___ LISTED ENTRIES ___
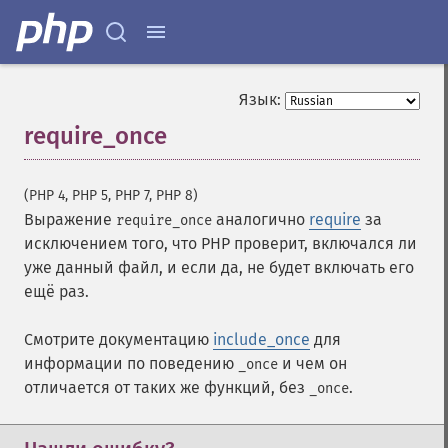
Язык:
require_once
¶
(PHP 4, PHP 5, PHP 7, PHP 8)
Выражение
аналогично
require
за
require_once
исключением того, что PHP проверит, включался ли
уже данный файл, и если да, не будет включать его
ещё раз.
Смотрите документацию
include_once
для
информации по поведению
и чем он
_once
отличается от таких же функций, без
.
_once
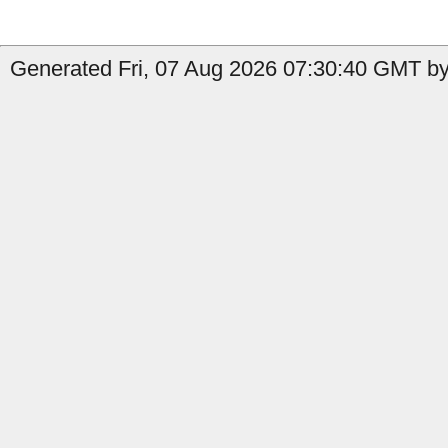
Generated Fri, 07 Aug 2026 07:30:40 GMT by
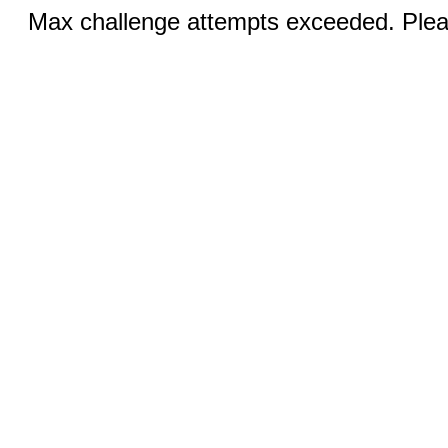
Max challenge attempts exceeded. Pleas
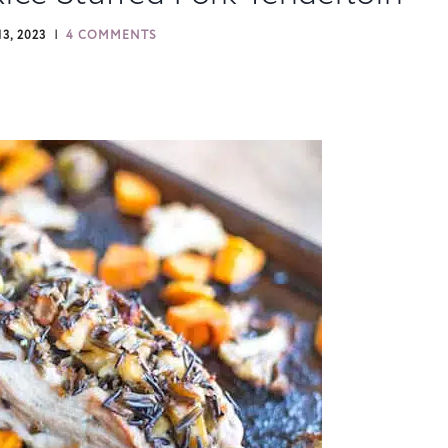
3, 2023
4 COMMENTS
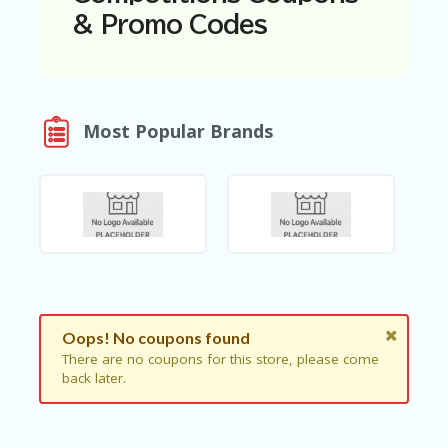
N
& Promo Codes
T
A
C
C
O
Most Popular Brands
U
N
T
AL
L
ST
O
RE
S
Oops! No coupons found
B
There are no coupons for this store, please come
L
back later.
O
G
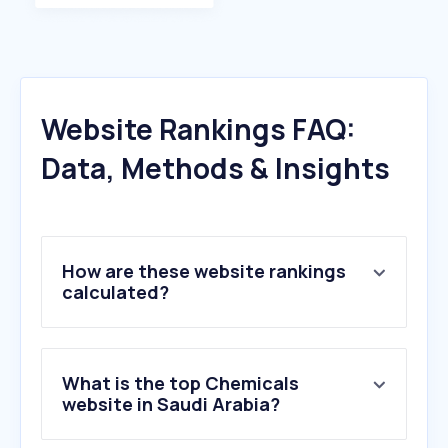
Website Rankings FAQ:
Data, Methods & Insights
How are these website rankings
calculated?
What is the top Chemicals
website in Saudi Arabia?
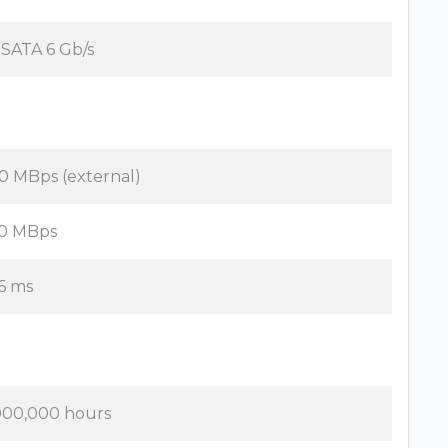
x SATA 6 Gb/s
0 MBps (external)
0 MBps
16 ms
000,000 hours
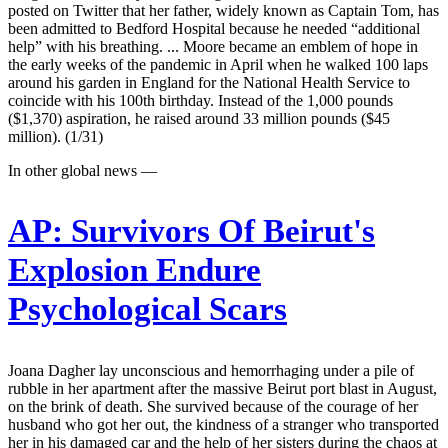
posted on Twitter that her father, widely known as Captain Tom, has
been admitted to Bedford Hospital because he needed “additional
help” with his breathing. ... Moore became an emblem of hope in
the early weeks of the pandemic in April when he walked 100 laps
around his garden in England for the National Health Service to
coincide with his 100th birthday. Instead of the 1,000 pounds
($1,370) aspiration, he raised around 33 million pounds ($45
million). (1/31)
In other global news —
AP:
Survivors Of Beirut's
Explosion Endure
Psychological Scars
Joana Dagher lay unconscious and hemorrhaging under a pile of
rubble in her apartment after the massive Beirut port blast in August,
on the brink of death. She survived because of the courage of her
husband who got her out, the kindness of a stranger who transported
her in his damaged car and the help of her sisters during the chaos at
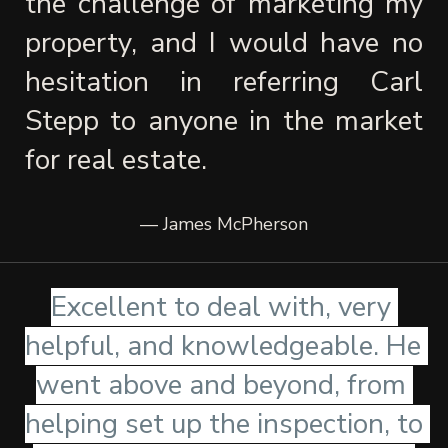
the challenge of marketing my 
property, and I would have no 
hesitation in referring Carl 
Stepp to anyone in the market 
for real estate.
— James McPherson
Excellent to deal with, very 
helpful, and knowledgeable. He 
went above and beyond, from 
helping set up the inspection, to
___
In the records above, find the lines holding "Beirut". Copy each one.

Survivors Of Beirut's
rubble in her apartment after the massive Beirut port blast in August,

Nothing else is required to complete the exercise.